裏山にキツネ、門前には子供たち…鎌倉幕府の公式記録『吾妻鏡』が伝える鎌倉殿の御所事情:2ページ目
大庭景能の庭先に狐の死骸が……
文治四年十一月大十八日己酉。西風烈吹。雪降。今曉。於大庭平太景能宅庭。狐斃云々。依爲恠異以閇門云々。」……
※『吾妻鏡』文治4年(1188年)11月18日条
もう一つ。その日は西風が強く、雪が降っていたそうな。朝方、挙兵以来の長老である大庭平太景能(おおば へいたかげよし。
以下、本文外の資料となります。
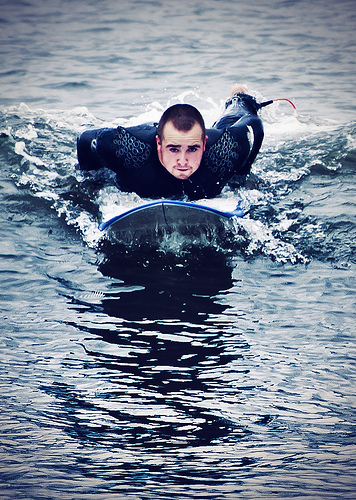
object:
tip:
[147, 194, 182, 214]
景義)宅の庭に、狐が死んでいたそうです。
現代人なら「かわいそうに」と保健所に死体引き取りの連絡をするか、あるいは毛皮をとろうなんて手合いがいるかも知れませんね。
しかし頼朝はじめ平安時代の人々はこれも「怪異」として恐れ、大庭景能は閉門(門を閉ざして謹慎すること)を命じられます。
何も悪いことをしていないのに、ただ庭に迷い込んだ狐が死んだだけで罰を受けるとは、景能もやり切れない思いでしょう。
これは「特に裏づけはないけど、何かよからぬことをした結果として怪異が起きたのだろうから、とにかく身を慎むべし」という考えによるものです。
とにかく平安・鎌倉時代とは、そういう時代でした。
終わりに・のどかな鎌倉
ちょっと怪異が続いたので、最後は狐じゃないけどほのぼのとしたエピソードで〆ましょう。
文治二年八月小十六日庚寅。午剋。西行上人退出。頻雖抑留。敢不拘之。二品以銀作猫。被宛贈物。上人乍拝領之。於門外与放遊嬰兒云々。是請重源上人約諾。東大寺料爲勸進沙金。赴奥州。以此便路。巡礼鶴岡云々。陸奥守秀衡入道者。上人一族也。
※『吾妻鏡』文治2年(1186年)8月16日条
鎌倉に滞在していた西行(さいぎょう)法師が御所から退出するシーン。
別れを惜しんだ頼朝が銀で作られた猫の置物を西行に贈ったところ、西行はそれを門前で遊んでいた子供たちにくれてやります。
西行の無欲ぶりを示すエピソードとして知られますが、ここで注目したいのは天下に名高き頼朝が住まう御所の門前で、当たり前のように子供たちが遊んでいるところ。
現代で言うなら、首相官邸のすぐ前で学校帰りの子供たちが缶蹴りとか縄跳びとかしているイメージでしょうか。次の瞬間、ガードマンが駆けつけて来そうですね。
裏山に狐が出る、門前で子供たちが遊んでいる……そんなのどかな鎌倉で、頼朝の武士団は助け合ったり殺し合ったり暮らしていたのでした。
大河ドラマ「鎌倉殿の13人」でも、そんな情景が描かれていると嬉しいです。